I’m a proud member of the News Product Alliance, and they have just released an excellent study about how news organisations can use first-party data. I had a chat with Ariel Zirulnick about first-party data for her research. In my last role at Ideastream Public Media, we did an internal data census and found we had 33 different sources of data in the organisation. We started work on making sense of them all, integration was quite a task. Managing all of this data and making sense of it is a tall task but a necessary one. Having reflected on this since my conversation with Ariel, I have these additional thoughts:

🤝 Alignment and priorities - Research for my master's degree in innovation management and leadership showed the importance of high-level leadership alignment on priorities.
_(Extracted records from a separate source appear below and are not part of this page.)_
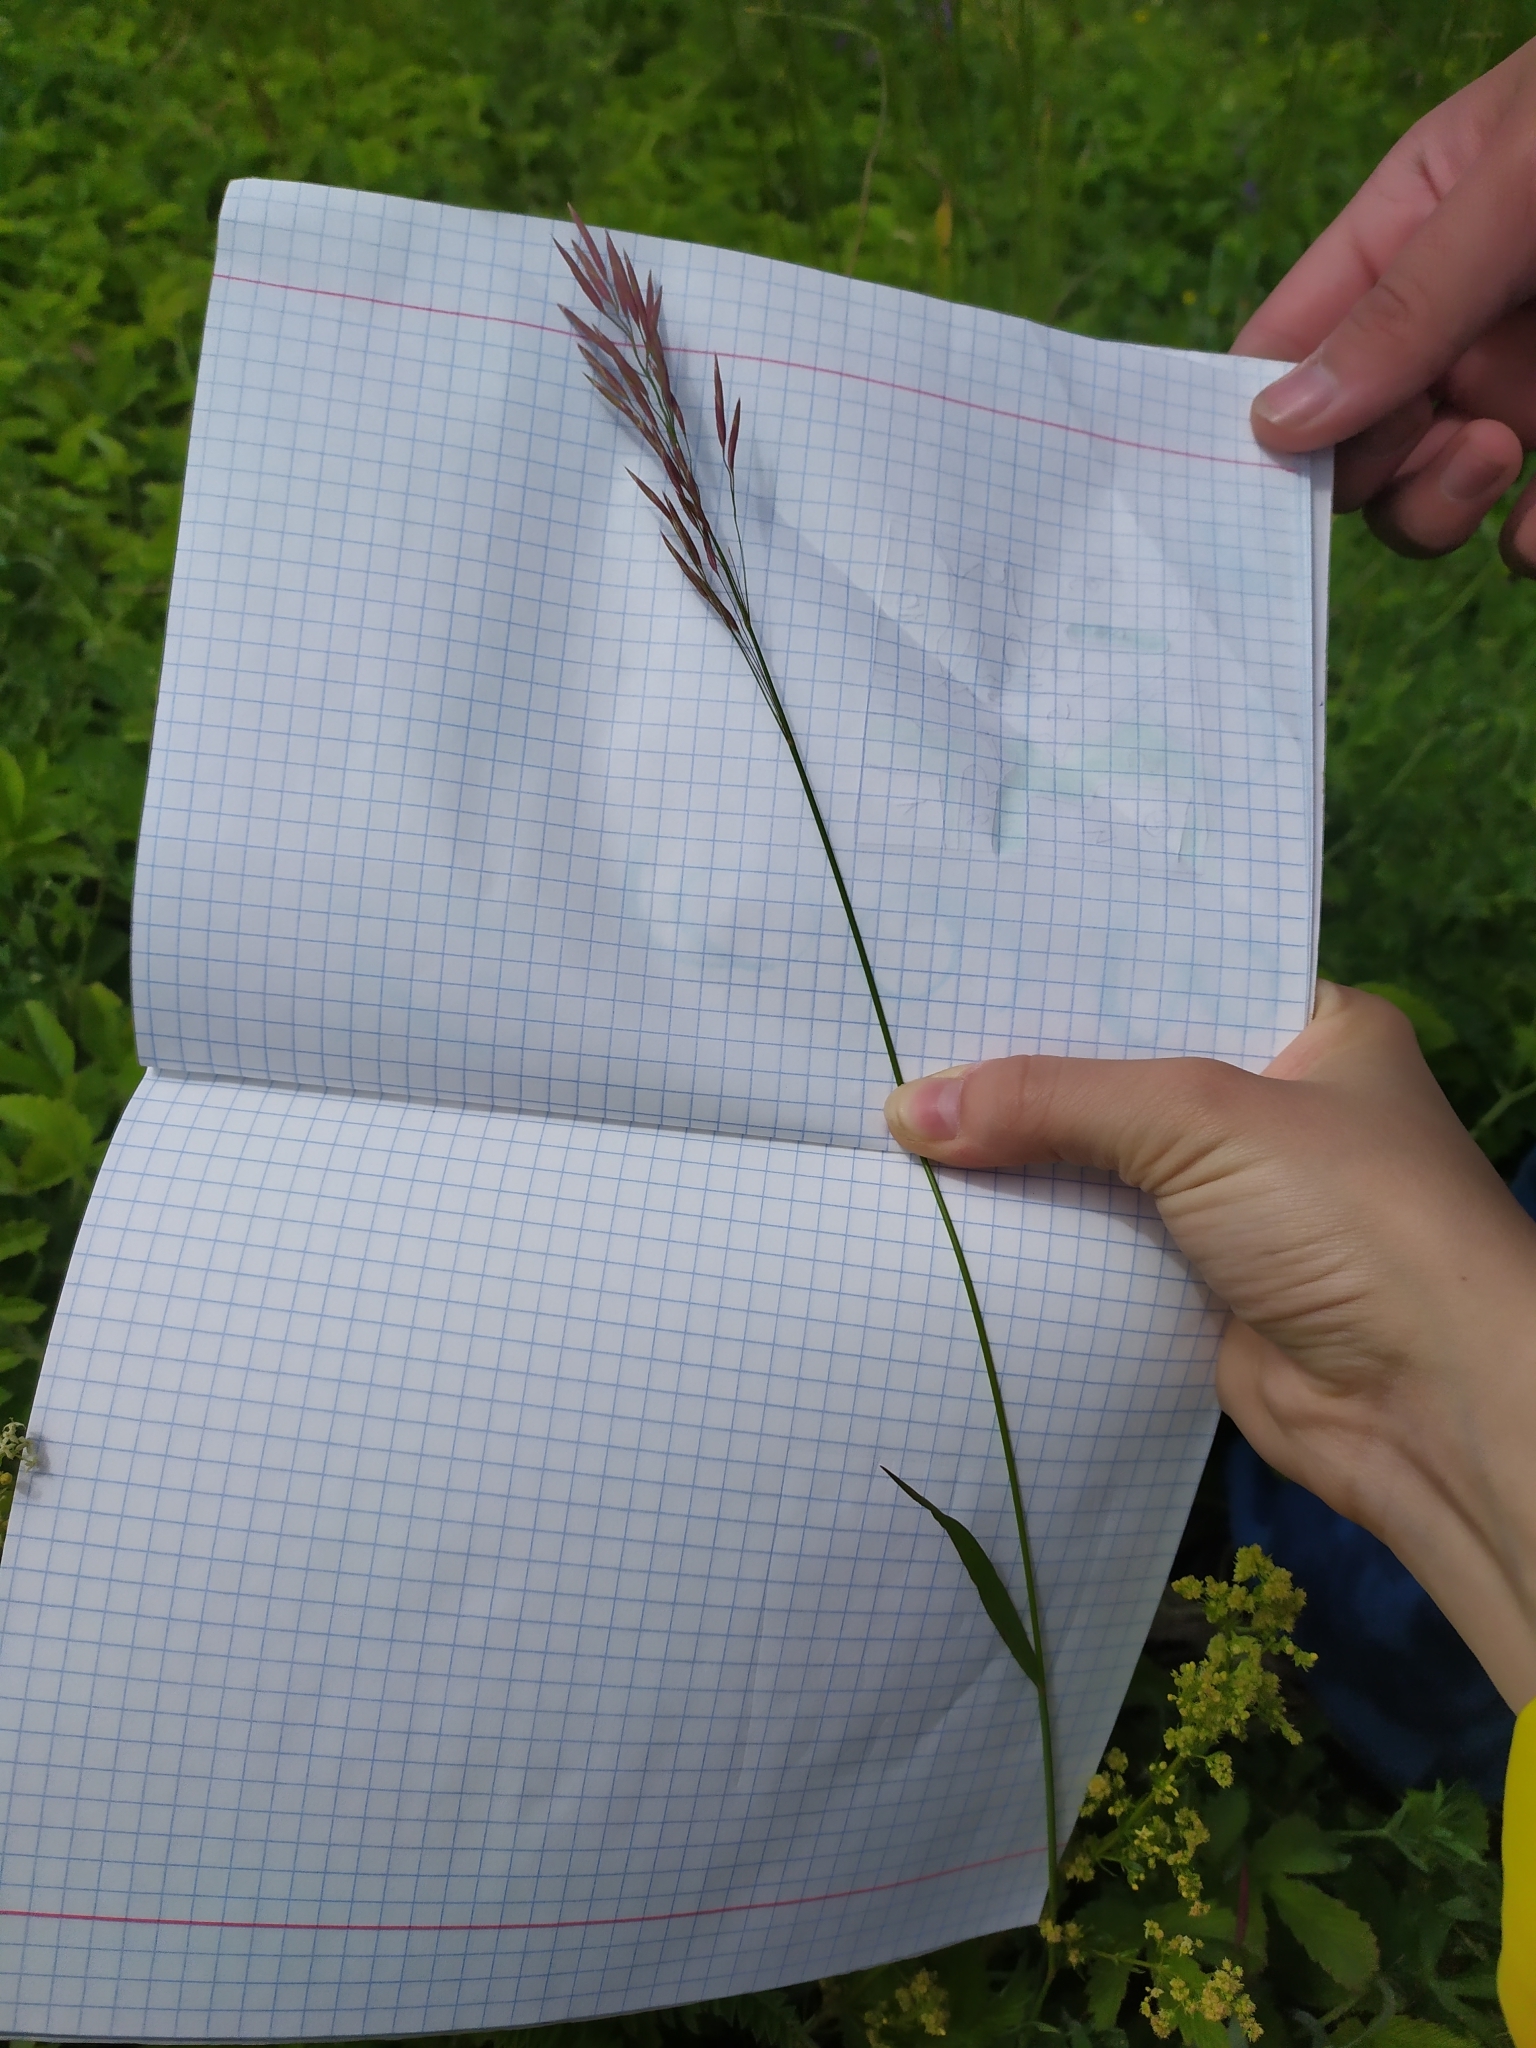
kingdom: Plantae
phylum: Tracheophyta
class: Liliopsida
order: Poales
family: Poaceae
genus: Bromus
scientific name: Bromus inermis
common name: Smooth brome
Without this, organisations, for-profit but especially non-profit, struggle to dedicate themselves to a strategic direction. Even with North Star Goal frameworks in place, I've seen and worked for organisations that struggle to translate a North Star goal into actionable activities. Data, especially first-party data, connects priorities to user needs (beyond the formal user needs process).


🔢 👪 Quantitative and Qualitative data - Before my master's, I undervalued qualitative data because most of the data I had as an executive editor and then a product director was quantitative. In news organisations, commercial teams often have qualitative data that doesn't filter into the newsrooms, so the data already exists in many news organisations (although it's usually high-level market data rather than first-party data). Quantitative data tells you what people are doing. Qualitative data can help you understand why they are doing it. Both are needed for effective execution.


💵 Knowing users is critical to 21st-century journalism business models - At any scale, modern media businesses are built on first-party audience data. Journalism businesses in the second decade of the 21st century cannot be built on advertising to masses of unknown users. This has been proven time and again, whether by the wreckage of platform-dependent digital start-ups over the past five years or the hollowing out of newspaper chains attempting to scale attention and revenue through consolidation. Bloomberg has built a first-party data business that delivers above-market performance in both advertising and reader revenue. The Independent has built a sustainable digital consumer journalism business on its A2K - anonymous to known - strategy.

FT Strategies recently released representative data on the size of anonymous digital audiences versus the value they deliver to media businesses. The size of the anonymous audience, who are completely unknown due to a lack of cookie consent, dwarfs the subscriber audience.

But revenue from subscribers, from advertising and circulation is several times larger than that from anonymous audiences.

The size of your audience doesn't matter if your business can't capture value from that audience. I will go as far as to say first-party data and the revenue models that flow from it are the only way to pay for distinctive, original journalism.

Changing business models and AI

As I wrote in Pugpig’s latest Media Bulletin, news SEO experts are speaking in nearly apocalyptic terms about Google’s introduction of AI Mode, a custom search result for each query. Moreover, while Google’s AI Summaries do not include news, AI Mode will. “News-focused SEO expert Barry Adams wrote on LinkedIn that the impact of AI mode is clear: “In the next few years, many publishers will be unable to survive.”

However, it has been clear for some time that media businesses still focused on content and business strategies dependent on platform-driven traffic are under existential pressure. Case in point, Business Insider. The digital publisher’s CEO announced that it would be cutting more than one in five of its staff. The parts of the business facing cuts are those sensitive to traffic declines, and the publisher expects “extreme traffic drops outside of our control”. Instead, the company is leaning into content that drives subscriptions and events.

Exhibit B is the Press Gazette. It has now shifted to a subscription model to fund growth.

The Poynter Institute says that news leaders at the recent Hacks/Hackers AI event said that search traffic was cratering, and one expert at the event said it was never coming back. What is the answer? Rethink our relationship to audiences. Amen.